Google patches an actively exploited Chrome zero-day

Google Chrome 88.0.4324.150 released with a fix. Users advised to update.

20120314-google-chrome-lapel-pin-4sts-011.jpg

Google has released today version 88.0.4324.150 of the Chrome browser for Windows, Mac, and Linux. Today's release contains only one bugfix for a zero-day vulnerability that was exploited in the wild.

The zero-day, which was assigned the identifier of CVE-2021-21148, was described as a "heap overflow" memory corruption bug in the V8 JavaScript engine.

Google said the bug was exploited in attacks in the wild before a security researcher named Mattias Buelens reported the issue to its engineers on January 24.

Two days after Buelens' report, Google's security team published a report about attacks carried out by North Korean hackers against the cyber-security community.

Some of these attacks consisted of luring security researchers to a blog where the attackers exploited browser zero-days to run malware on researchers' systems.

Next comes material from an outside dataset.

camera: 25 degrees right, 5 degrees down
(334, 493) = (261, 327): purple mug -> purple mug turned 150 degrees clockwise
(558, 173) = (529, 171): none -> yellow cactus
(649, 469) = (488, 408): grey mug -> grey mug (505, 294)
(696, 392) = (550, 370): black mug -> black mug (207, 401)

In a report on January 28, Microsoft said that attackers most likely used a Chrome zero-day for their attacks. In a report published today, South Korean security firm said they discovered an Internet Explorer zero-day used for these attacks as well.

Google did not say today if the CVE-2021-21148 zero-day was used in these attacks, although many security researchers believe it was so due to the proximity of the two events.

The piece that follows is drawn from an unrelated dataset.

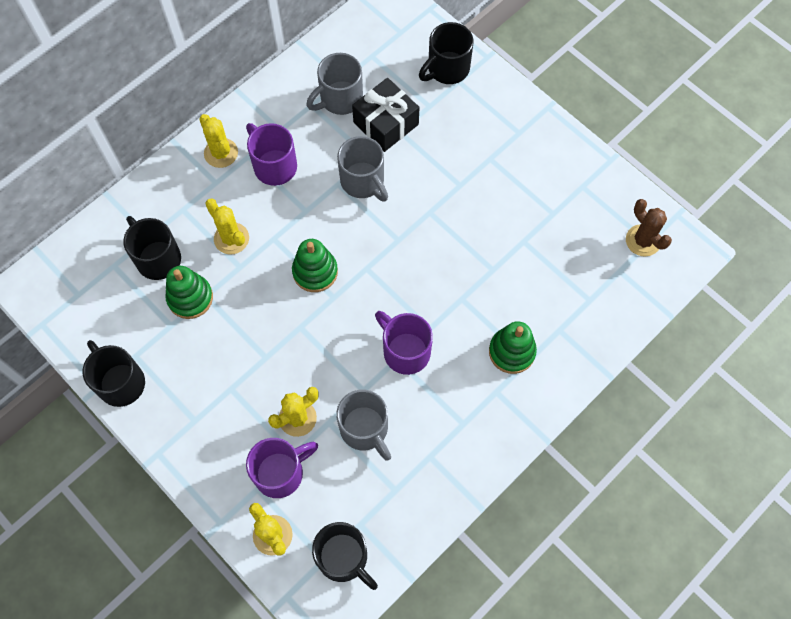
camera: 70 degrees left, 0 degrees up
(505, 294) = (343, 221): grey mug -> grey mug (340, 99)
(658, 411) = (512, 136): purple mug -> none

But despite how this zero-day was exploited, regular users are advised to use Chrome's built-in update feature to upgrade their browser to the latest version as soon as possible. This can be found via the Chrome menu, Help option, and About Google Chrome section.

Before today's patches, Google went through a spell last year where it patched five actively-exploited Chrome zero-days in a span of three weeks.